I want to use EncoderDecoderModel.from_pretrained() where huggingface/time-series-transformer-tourism-monthly is the encoder and openai-community/gpt2 as decoder but as mentioned in Leveraging Pre-trained Language Model Checkpoints for Encoder-Decoder Models, TS transformer does not have a tokenizer and hence not sure what to use as encoder input ids
Hi,
The Time-Series Transformer itself already has an encoder-decoder architecture, and is not supported by EncoderDecoderModel
. This class is only meant to stitch together text encoder-only models with text decoder-only models (and encoder-only models like BERT which have support to be used as decoder).
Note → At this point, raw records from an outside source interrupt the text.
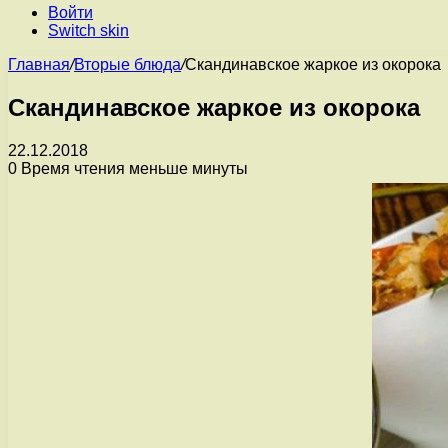
Войти
Switch skin
Главная
/
Вторые блюда
/
Скандинавское жаркое из окорока
Скандинавское жаркое из окорока
22.12.2018
0
Время чтения меньше минуты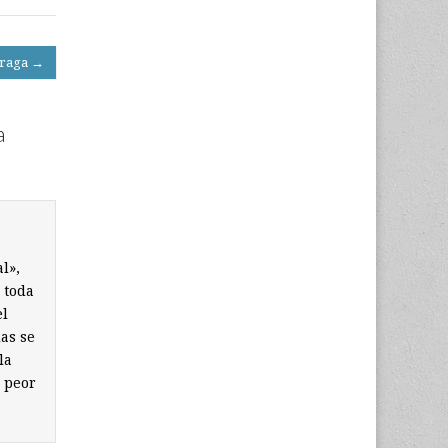
 Praga →
a
l»,
 toda
el
as se
la
a peor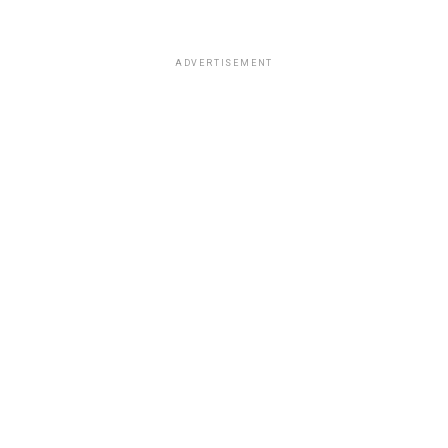
ADVERTISEMENT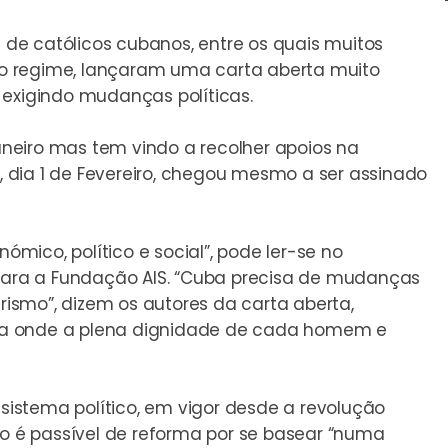
de católicos cubanos, entre os quais muitos
o regime, lançaram uma carta aberta muito
 exigindo mudanças políticas.
neiro mas tem vindo a recolher apoios na
 dia 1 de Fevereiro, chegou mesmo a ser assinado
ico, político e social”, pode ler-se no
ra a Fundação AIS. “Cuba precisa de mudanças
arismo”, dizem os autores da carta aberta,
ca onde a plena dignidade de cada homem e
 sistema político, em vigor desde a revolução
ão é passível de reforma por se basear “numa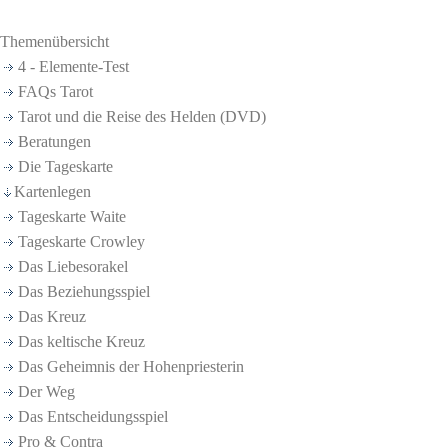
Themenübersicht
4 - Elemente-Test
FAQs Tarot
Tarot und die Reise des Helden (DVD)
Beratungen
Die Tageskarte
Kartenlegen
Tageskarte Waite
Tageskarte Crowley
Das Liebesorakel
Das Beziehungsspiel
Das Kreuz
Das keltische Kreuz
Das Geheimnis der Hohenpriesterin
Der Weg
Das Entscheidungsspiel
Pro & Contra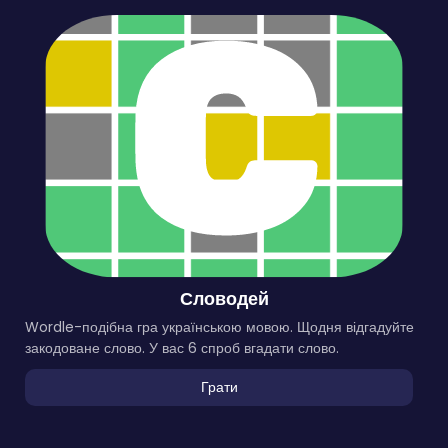
Словодей
Wordle-подібна гра українською мовою. Щодня відгадуйте
закодоване слово. У вас 6 спроб вгадати слово.
Грати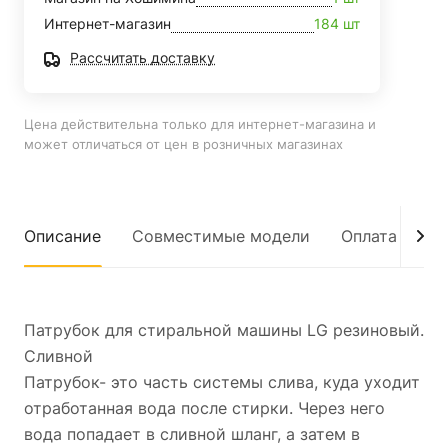
Интернет-магазин
184 шт
Рассчитать доставку
Цена действительна только для интернет-магазина и
может отличаться от цен в розничных магазинах
Описание
Совместимые модели
Оплата
До
Патрубок для стиральной машины LG резиновый.
Сливной
Патрубок- это часть системы слива, куда уходит
отработанная вода после стирки. Через него
вода попадает в сливной шланг, а затем в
@nielsr But I saw a function called get_encoder() in the transformer encoder-decoder modelling files.
Kalsel Pintar - To use EncoderDecoderModel.from_pretrained()
, you can load the Transformer model for the encoder using TimeSeriesTransformer.from_pretrained()
and the GPT-2 model for the decoder using GPT2LMHeadModel.from_pretrained()
. Then, you can combine them using EncoderDecoderModel.from_encoder_decoder_pretrained()
. Here’s the code example:
from transformers import TimeSeriesTransformer, GPT2LMHeadModel, EncoderDecoderModel
# Load pre-trained encoder (TimeSeriesTransformer)
encoder_model = TimeSeriesTransformer.from_pretrained("your_time_series_transformer_model_name")
# Load pre-trained decoder (GPT-2)
decoder_model = GPT2LMHeadModel.from_pretrained("gpt2")
# Combine encoder and decoder
model = EncoderDecoderModel.from_encoder_decoder_pretrained(encoder_model, decoder_model)
Make sure to replace "your_time_series_transformer_model_name"
with the name of the TimeSeriesTransformer model you want to use.